3.3.4 Survey on Socioeconomic Impacts of COVID-19
The dataset analyzed is the combined dataset that has already been transformed.
Only less than 30% of the data are complete cases without any missing values. The variables representing region, sex, lost job, lost income, domestic responsibility, childcare responsibility, and adultcare responsibility have no missing value, while the ones representing food access, sanitary product access, medical care access, and partner support have less than 25% rows missing and the ones representing friend and family support, work hours, and unemployment insurance have around 75% rows missing. The rows with missing values have NAs in 3, 4, or 6 of the variables that contain NAs.
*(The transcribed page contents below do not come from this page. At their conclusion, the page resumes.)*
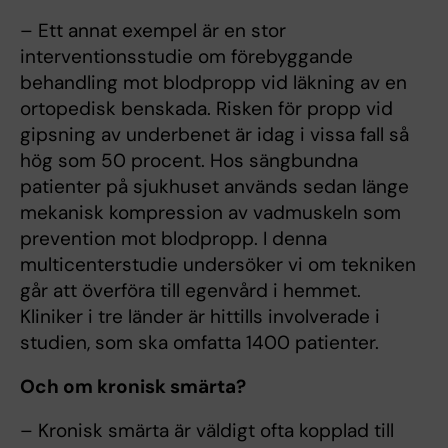
– Ett annat exempel är en stor
interventionsstudie om förebyggande
behandling mot blodpropp vid läkning av en
ortopedisk benskada. Risken för propp vid
gipsning av underbenet är idag i vissa fall så
hög som 50 procent. Hos sängbundna
patienter på sjukhuset används sedan länge
mekanisk kompression av vadmuskeln som
prevention mot blodpropp. I denna
multicenterstudie undersöker vi om tekniken
går att överföra till egenvård i hemmet.
Kliniker i tre länder är hittills involverade i
studien, som ska omfatta 1400 patienter.
Och om kronisk smärta?
– Kronisk smärta är väldigt ofta kopplad till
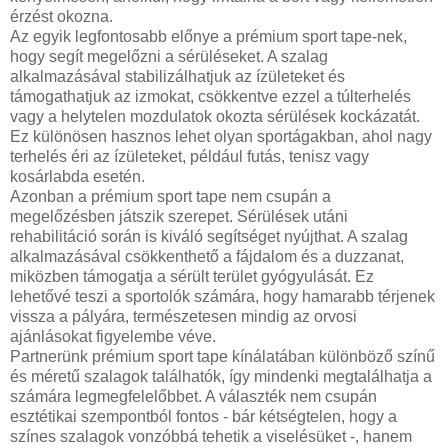
érzést okozna.
Az egyik legfontosabb előnye a prémium sport tape-nek,
hogy segít megelőzni a sérüléseket. A szalag
alkalmazásával stabilizálhatjuk az ízületeket és
támogathatjuk az izmokat, csökkentve ezzel a túlterhelés
vagy a helytelen mozdulatok okozta sérülések kockázatát.
Ez különösen hasznos lehet olyan sportágakban, ahol nagy
terhelés éri az ízületeket, például futás, tenisz vagy
kosárlabda esetén.
Azonban a prémium sport tape nem csupán a
megelőzésben játszik szerepet. Sérülések utáni
rehabilitáció során is kiváló segítséget nyújthat. A szalag
alkalmazásával csökkenthető a fájdalom és a duzzanat,
miközben támogatja a sérült terület gyógyulását. Ez
lehetővé teszi a sportolók számára, hogy hamarabb térjenek
vissza a pályára, természetesen mindig az orvosi
ajánlásokat figyelembe véve.
Partnerünk prémium sport tape kínálatában különböző színű
és méretű szalagok találhatók, így mindenki megtalálhatja a
számára legmegfelelőbbet. A választék nem csupán
esztétikai szempontból fontos - bár kétségtelen, hogy a
színes szalagok vonzóbbá tehetik a viselésüket -, hanem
Rows with missing values would not be removed altogether, but each set of data extracted for plotting a single chart would have their missing values removed right before each single chart is plotted in order to reduce data loss. It does not make sense to impute the missing values.